Wednesday, March 28, 2012

Reduction in Cancer Deaths and Politics

The CDC issued a new release summarizing a published report, requiring what appears to be a substantial fee, strange for a taxpayer funded work. Yet the conclusions indicated a significant reduction in both incidence and mortality.

Specifically it states:

The Report to the Nation was first issued in 1998. In addition to drops in overall cancer mortality and incidence, this year's report also documents the second consecutive year of decreasing lung cancer mortality rates among women. Lung cancer death rates in men have been decreasing since the early 1990s.

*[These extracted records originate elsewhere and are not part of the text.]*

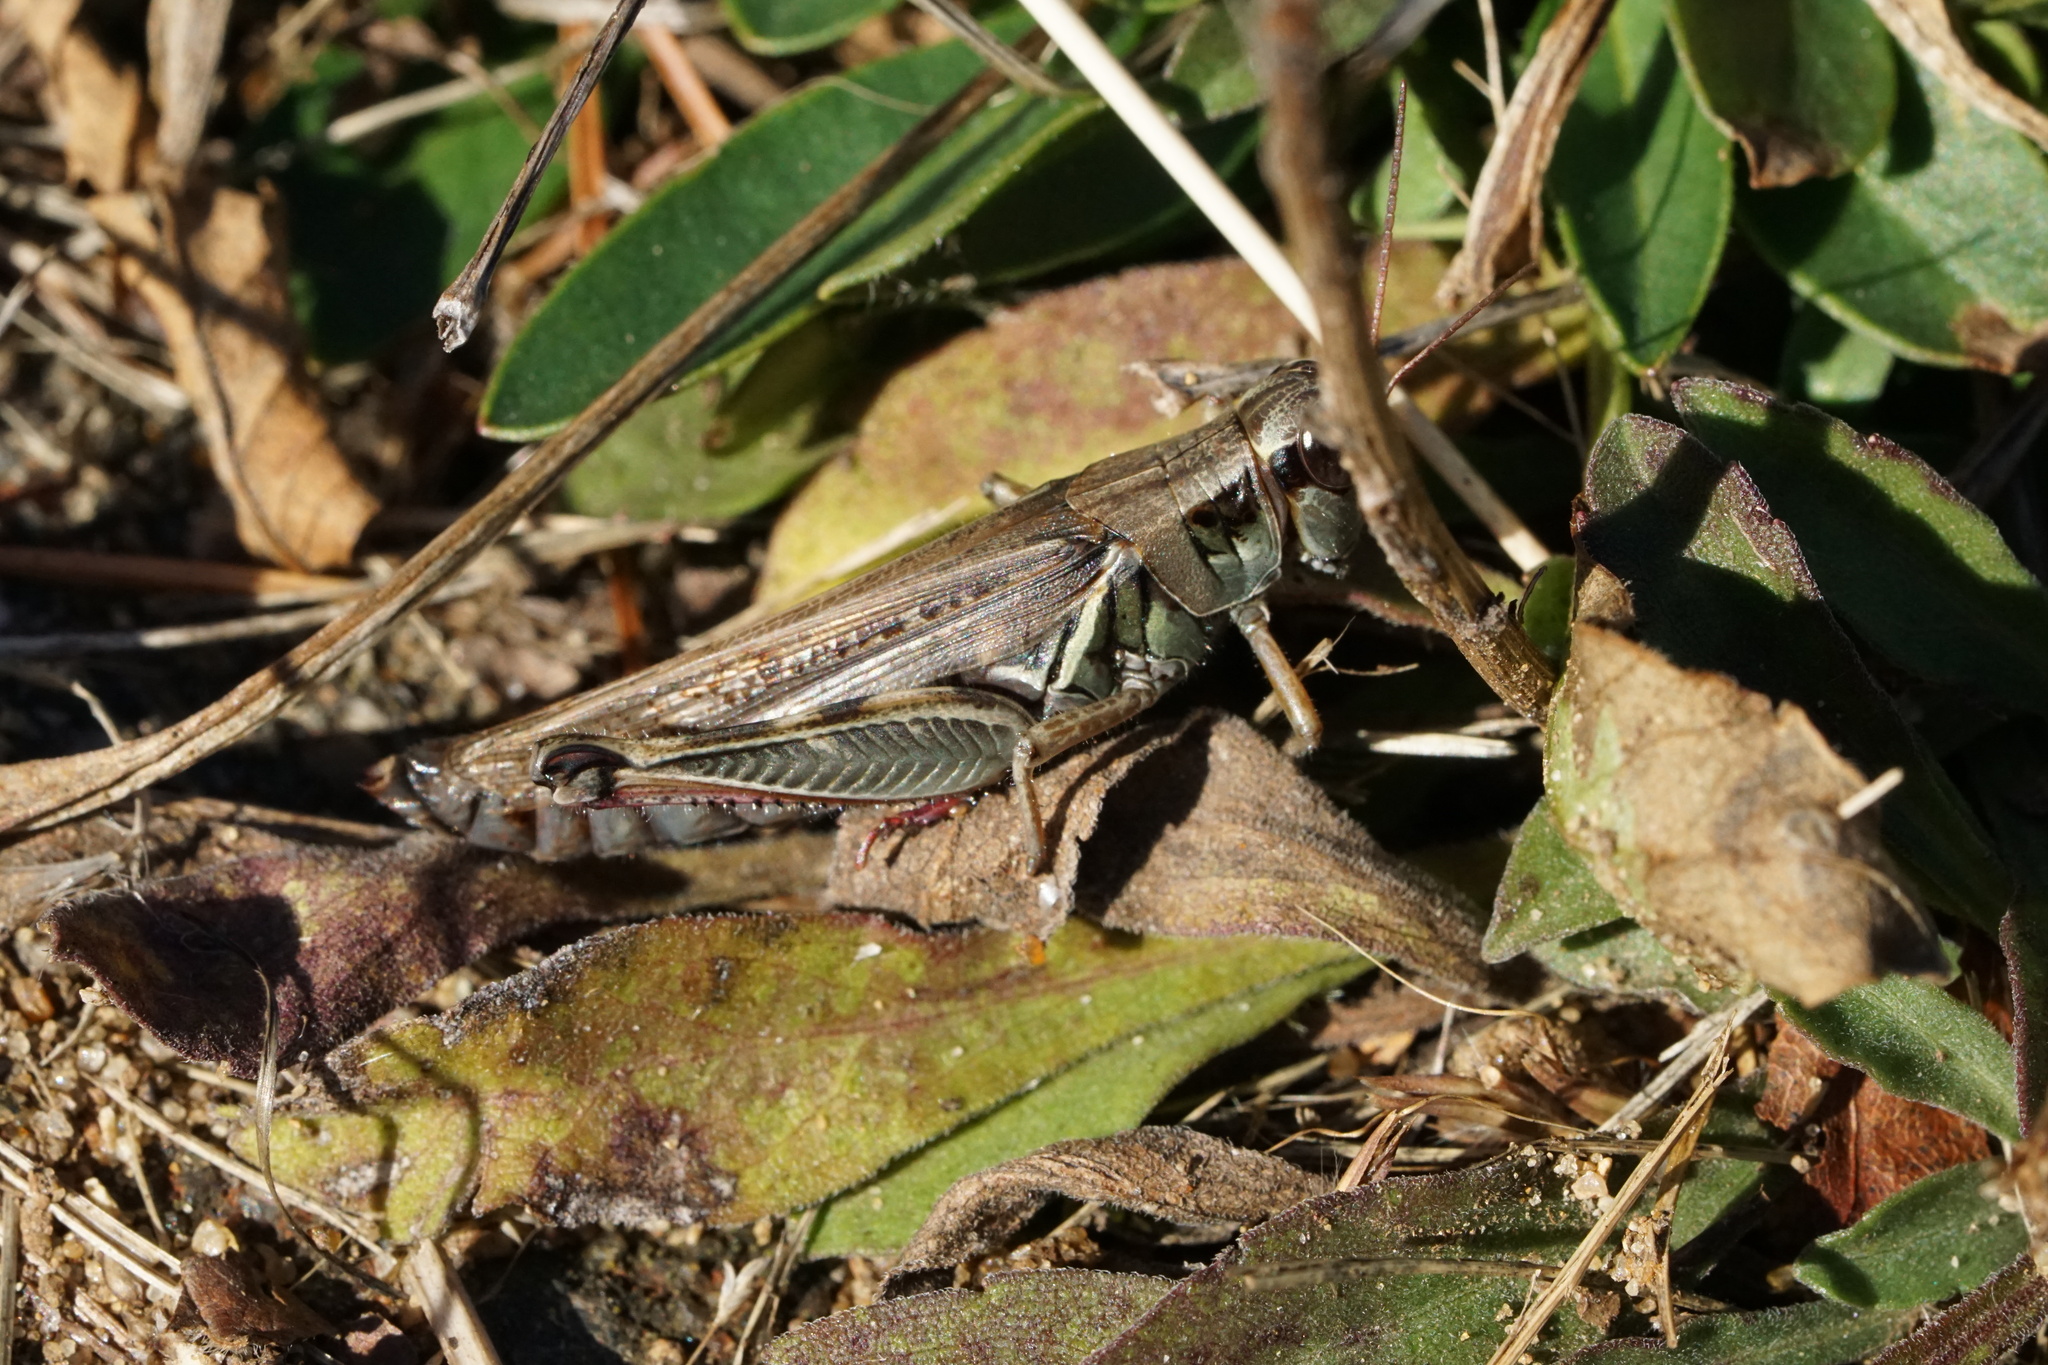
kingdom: Animalia
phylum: Arthropoda
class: Insecta
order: Orthoptera
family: Acrididae
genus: Melanoplus
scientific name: Melanoplus femurrubrum
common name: Red-legged grasshopper
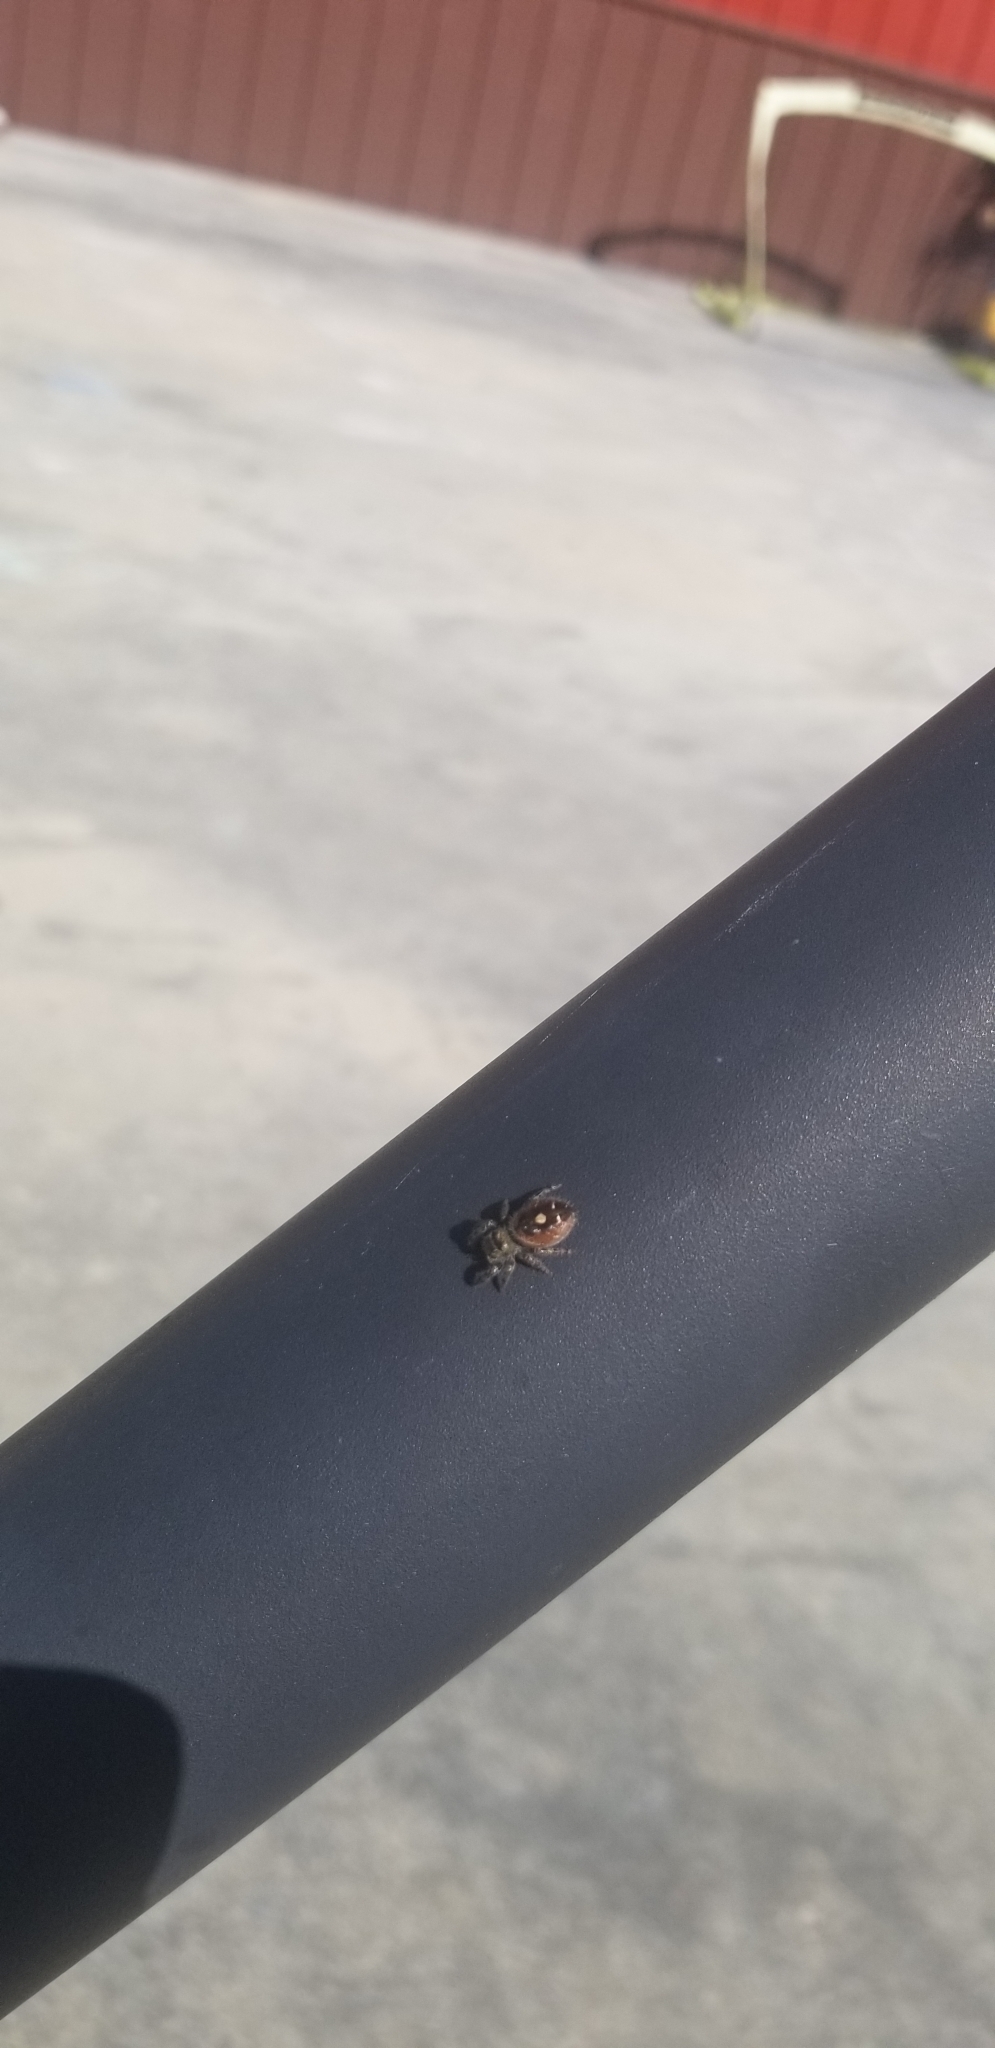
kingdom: Animalia
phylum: Arthropoda
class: Arachnida
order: Araneae
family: Salticidae
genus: Phidippus
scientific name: Phidippus audax
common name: Bold jumper
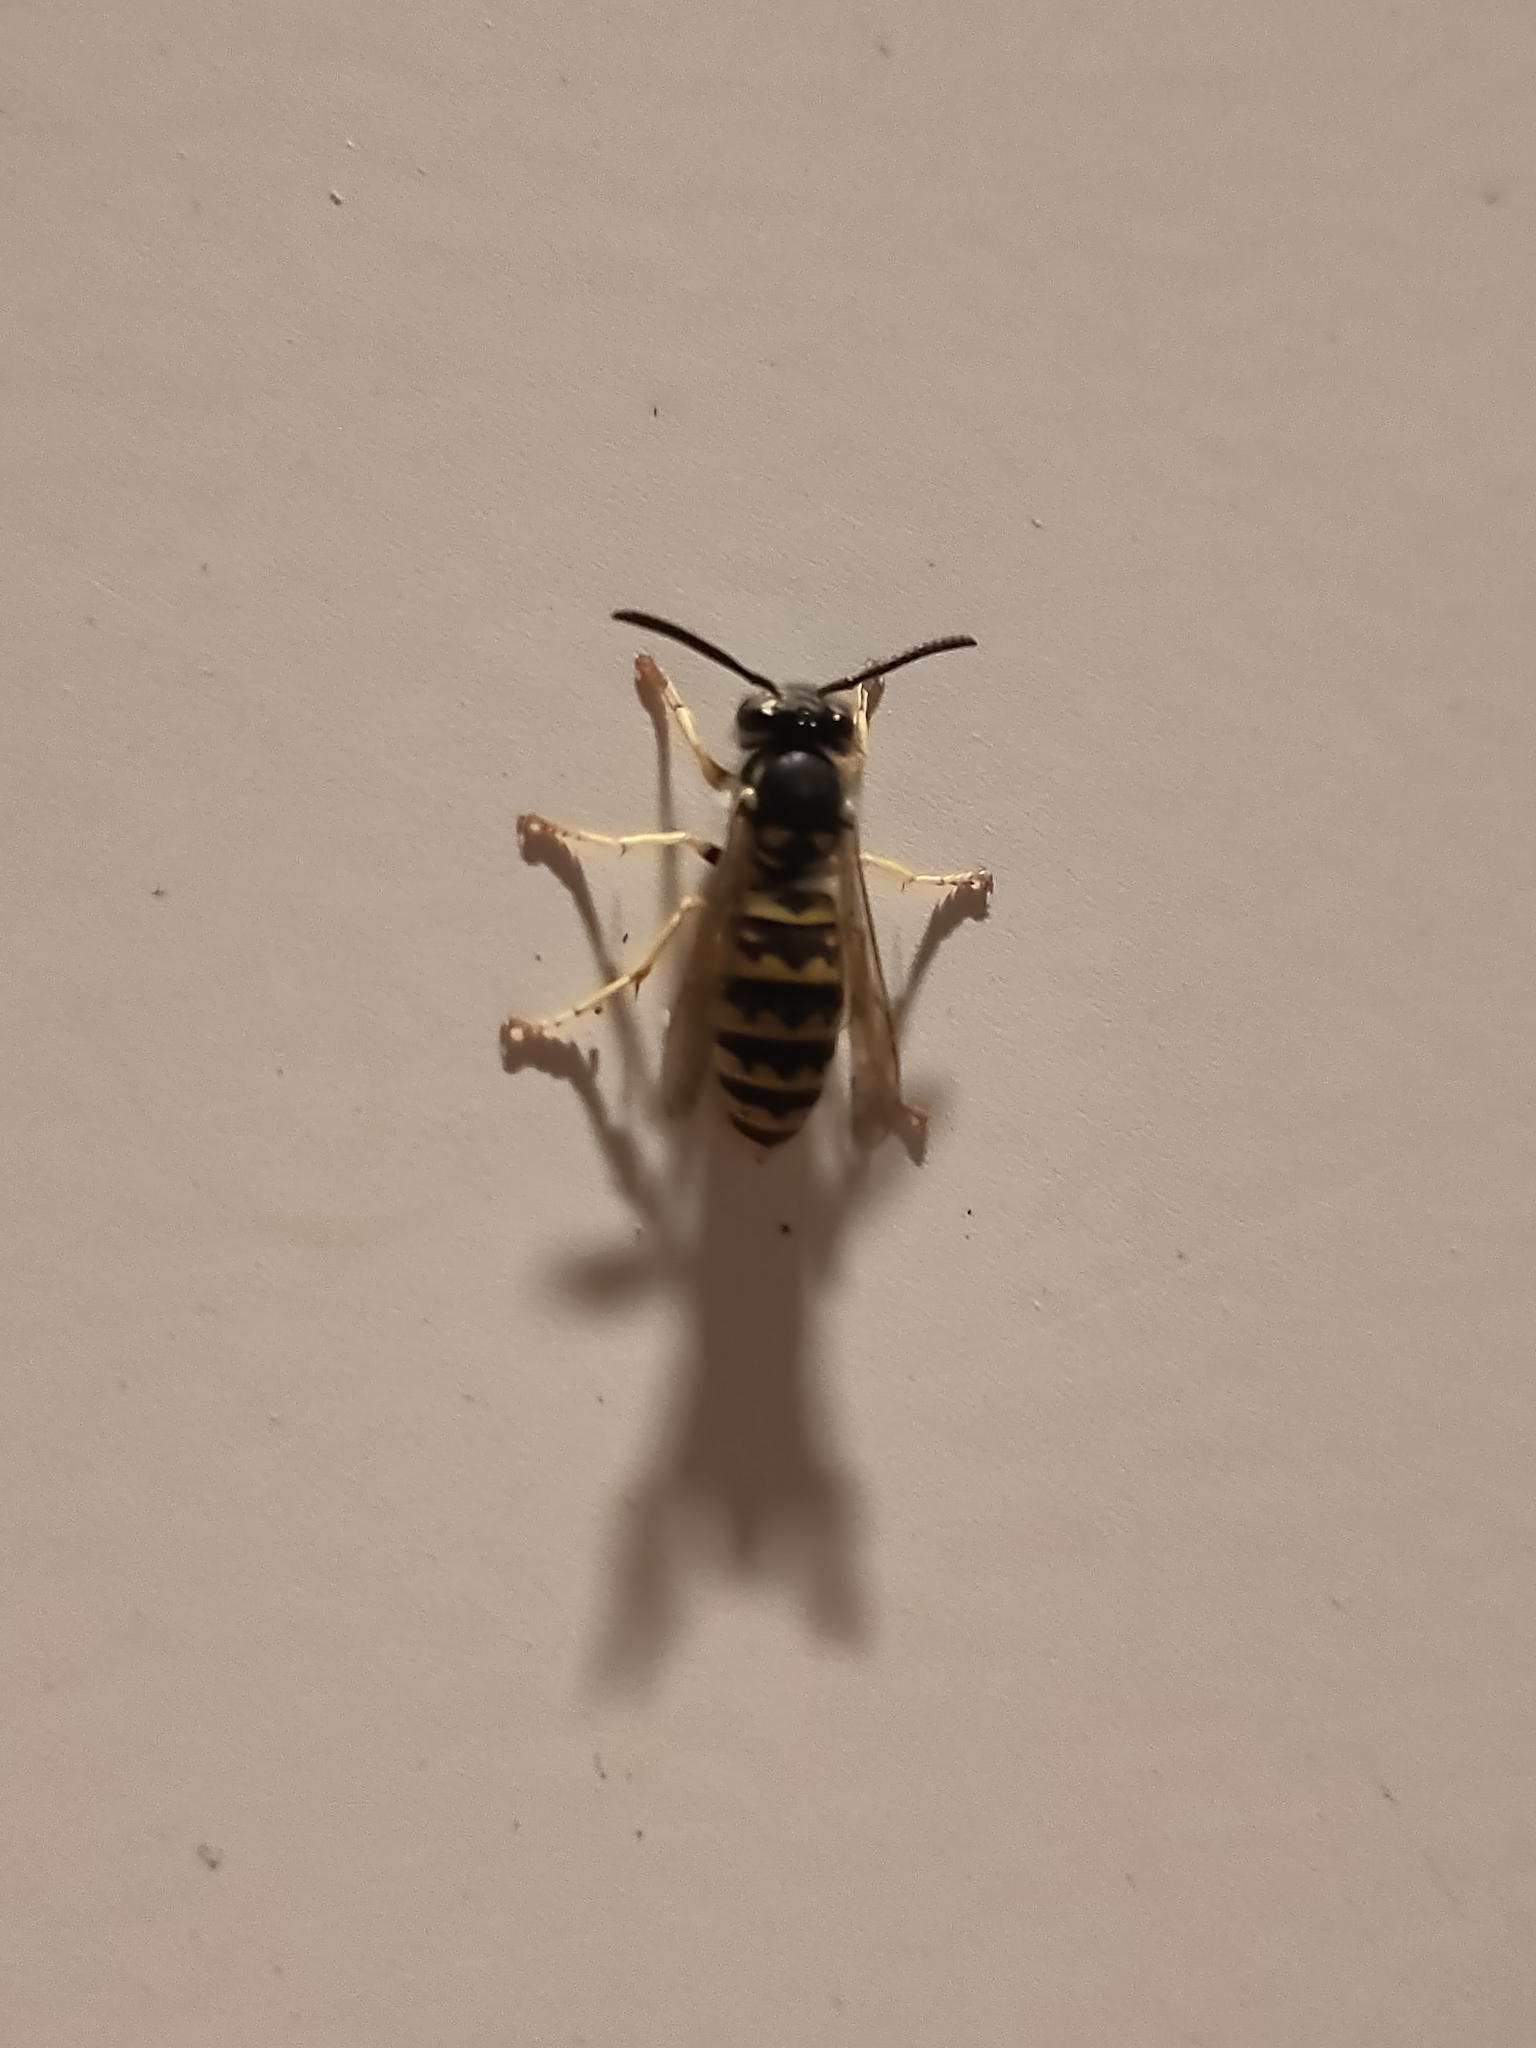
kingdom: Animalia
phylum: Arthropoda
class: Insecta
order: Hymenoptera
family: Vespidae
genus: Vespula
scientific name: Vespula germanica
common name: German wasp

Colorectal cancer incidence rates also decreased among men and women from 1999 through 2008.  Breast cancer incidence rates among women declined from 1999 through 2004 and plateaued from 2004 through 2008.  Incidence rates of some cancers, including pancreas, kidney, thyroid, liver, and melanoma, increased from 1999 through 2008. 

Melanoma has a long tail since most cases are sun induced but take substantial time to progress so that is not unexpected. Pancreas may very well be linked to obesity and the inflammatory response that results. What was once a rare form of cancer has seen a rate of increase paralleling the increase in obesity. The same may be true for renal carcinomas since they are well established as having linkages to Type 2 Diabetes as well as obesity. Thus the increases are most likely obesity linked.

The release continues:

“In the United States, 2 in 3 adults are overweight or obese and fewer than half get enough physical activity,” said John R. Seffrin, Ph.D., chief executive officer of the American Cancer Society. “Between children and youth, 1 in 3 is overweight or obese, and fewer than 1 in 4 high school students get recommended levels of physical activity. Obesity and physical inactivity are critical problems facing all states. For people who do not smoke, excess weight and lack of sufficient physical activity may be among the most important risk factors for cancer.” 

 We have been arguing this for years. We indicated the scope in our book on Health Care and our book on Obesity. The irony is that one of Romney's senior economic advisors rejected any Government attempts to control this epidemic while at the same time recommending a $1.00 a gallon added tax on gasoline. That approach is as bad as or worse than the current Administration's mess. But then again they are all filled with Harvard economists.

The fact is that technology can fix the gas problem but that people's behavior must be controlled to fix the cancer and other obesity related problems, just as those smoking related have been shown to have been fixed. We now have almost banned smoking everywhere, why not try that with obesity?